Task objective: Read the material below and tally how many lines hold the word "criminal", giving the number and nothing else.

Data provided:
━━━━━━━━━━━━━━━━

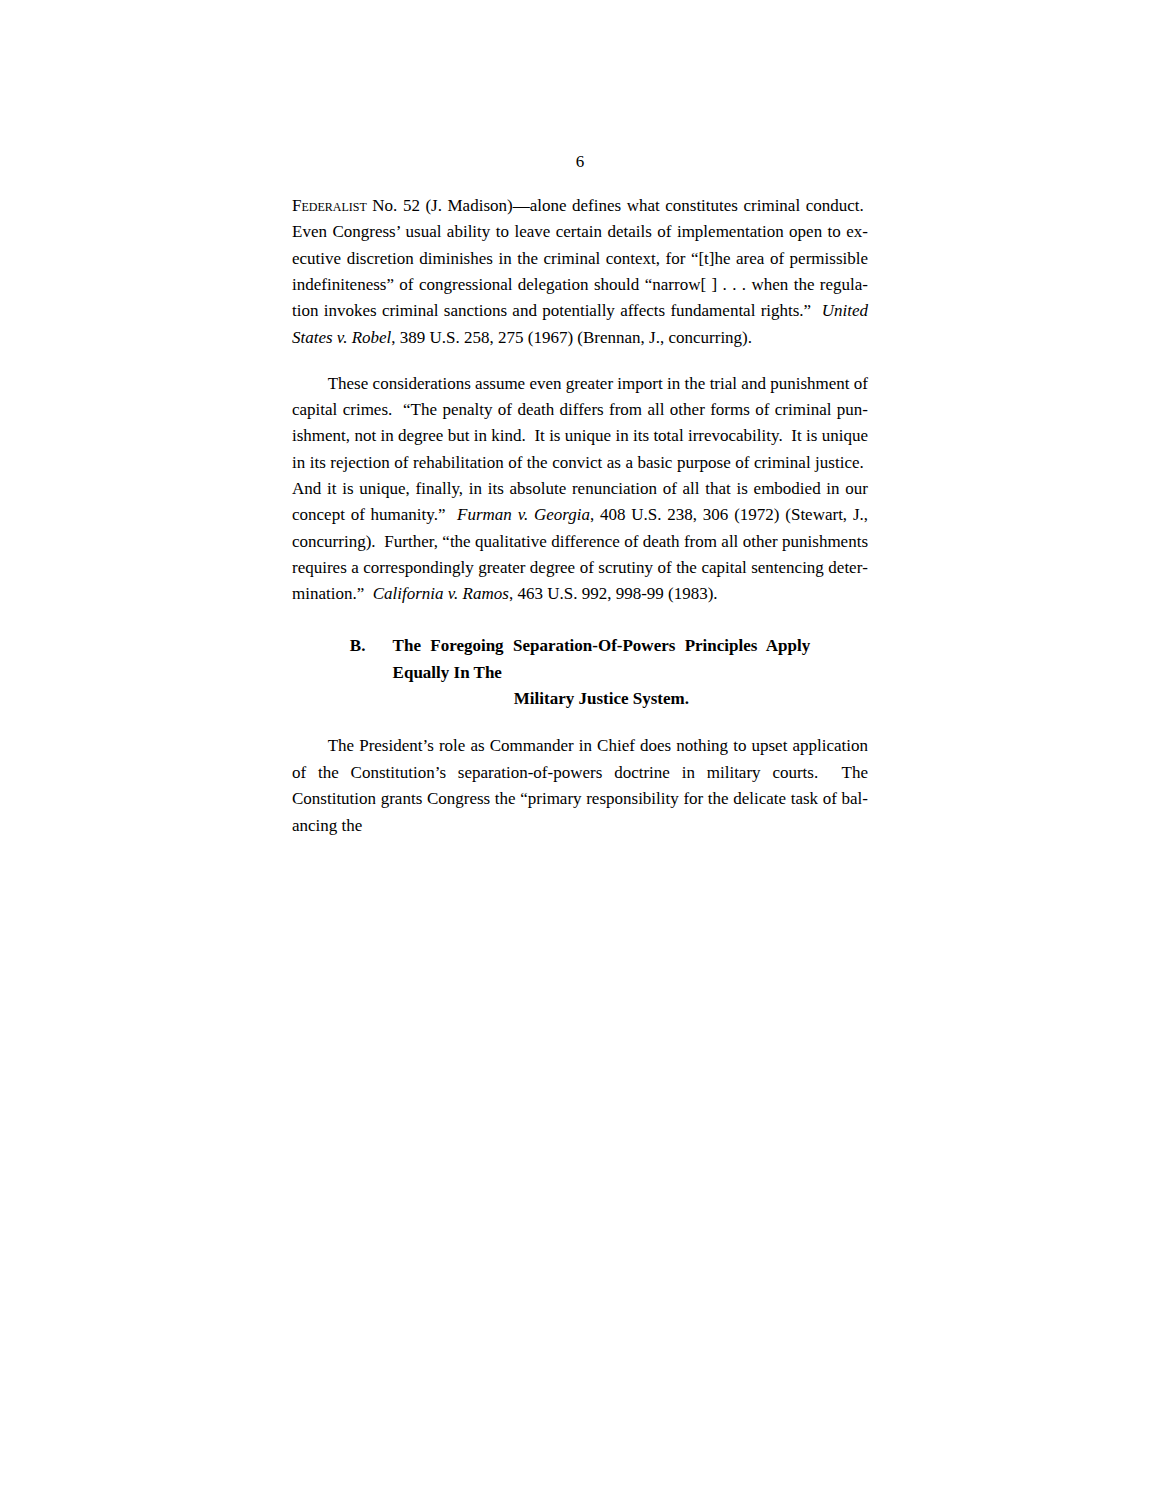6
Federalist No. 52 (J. Madison)—alone defines what constitutes criminal conduct. Even Congress’ usual ability to leave certain details of implementation open to executive discretion diminishes in the criminal context, for “[t]he area of permissible indefiniteness” of congressional delegation should “narrow[ ] . . . when the regulation invokes criminal sanctions and potentially affects fundamental rights.” United States v. Robel, 389 U.S. 258, 275 (1967) (Brennan, J., concurring).
These considerations assume even greater import in the trial and punishment of capital crimes. “The penalty of death differs from all other forms of criminal punishment, not in degree but in kind. It is unique in its total irrevocability. It is unique in its rejection of rehabilitation of the convict as a basic purpose of criminal justice. And it is unique, finally, in its absolute renunciation of all that is embodied in our concept of humanity.” Furman v. Georgia, 408 U.S. 238, 306 (1972) (Stewart, J., concurring). Further, “the qualitative difference of death from all other punishments requires a correspondingly greater degree of scrutiny of the capital sentencing determination.” California v. Ramos, 463 U.S. 992, 998-99 (1983).
B. The Foregoing Separation-Of-Powers Principles Apply Equally In The Military Justice System.
The President’s role as Commander in Chief does nothing to upset application of the Constitution’s separation-of-powers doctrine in military courts. The Constitution grants Congress the “primary responsibility for the delicate task of balancing the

━━━━━━━━━━━━━━━━

Final answer: 2